> **Objetivo da tarefa**
Transcreva integralmente, sem qualquer alteração, o texto sobre a Exposição do Mundo Português.

A Exposição do Mundo Português, que teve no Brasil o único país convidado, contou com vários eventos em paralelo, sempre com o objetivo de promover a História de Portugal e a afirmação do Estado Novo. Montada em dois anos, o evento reunia toda a história do país e teve centenas de artistas e especialistas de várias áreas na sua base. Segundo informação disponibilizada na Internet, a Exposição ocupou mais de 500 mil metros quadrados. A entrada principal era junto ao Mosteiro dos Jerónimos, existindo mais duas na frente marginal ao Tejo. O enquadramento arquitetónico contava baixos-relevos representando guerreiros medievais com escudos. Do outro lado da linha ferroviária, junto ao rio estava a Secção Histórica, com os pavilhões da Formação e Conquista; da Independência, do Descobrimentos, da Fundação e da Colonização. Em frente à Secção Colonial estava o Pavilhão dos Portugueses no Mundo, a Secção de Etnografia Metropolitana, onde existiam representações das Aldeias Portuguesas e áreas de Arte Popular.

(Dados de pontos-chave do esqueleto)

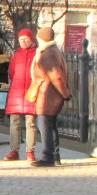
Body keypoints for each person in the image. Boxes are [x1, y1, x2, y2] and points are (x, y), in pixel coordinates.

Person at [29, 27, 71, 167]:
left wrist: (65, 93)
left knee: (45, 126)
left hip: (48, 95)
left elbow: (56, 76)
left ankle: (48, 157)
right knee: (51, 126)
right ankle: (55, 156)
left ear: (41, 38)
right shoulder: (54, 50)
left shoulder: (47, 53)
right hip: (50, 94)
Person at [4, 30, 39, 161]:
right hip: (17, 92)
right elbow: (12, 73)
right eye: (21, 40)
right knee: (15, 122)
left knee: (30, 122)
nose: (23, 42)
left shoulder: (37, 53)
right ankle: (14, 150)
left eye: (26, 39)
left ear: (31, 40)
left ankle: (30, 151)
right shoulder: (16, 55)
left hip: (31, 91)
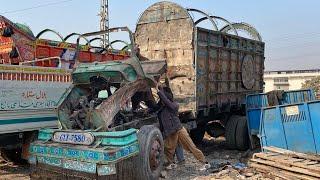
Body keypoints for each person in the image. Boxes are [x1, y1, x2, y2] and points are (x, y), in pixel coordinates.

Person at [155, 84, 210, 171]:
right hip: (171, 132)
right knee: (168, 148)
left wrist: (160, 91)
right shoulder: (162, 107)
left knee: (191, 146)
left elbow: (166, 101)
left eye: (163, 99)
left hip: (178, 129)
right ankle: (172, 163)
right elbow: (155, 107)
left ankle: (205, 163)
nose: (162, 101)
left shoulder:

> **Solução do exercício**
A Exposição do Mundo Português, que teve no Brasil o único país convidado, contou com vários eventos em paralelo, sempre com o objetivo de promover a História de Portugal e a afirmação do Estado Novo. Montada em dois anos, o evento reunia toda a história do país e teve centenas de artistas e especialistas de várias áreas na sua base. Segundo informação disponibilizada na Internet, a Exposição ocupou mais de 500 mil metros quadrados. A entrada principal era junto ao Mosteiro dos Jerónimos, existindo mais duas na frente marginal ao Tejo. O enquadramento arquitetónico contava baixos-relevos representando guerreiros medievais com escudos. Do outro lado da linha ferroviária, junto ao rio estava a Secção Histórica, com os pavilhões da Formação e Conquista; da Independência, do Descobrimentos, da Fundação e da Colonização. Em frente à Secção Colonial estava o Pavilhão dos Portugueses no Mundo, a Secção de Etnografia Metropolitana, onde existiam representações das Aldeias Portuguesas e áreas de Arte Popular.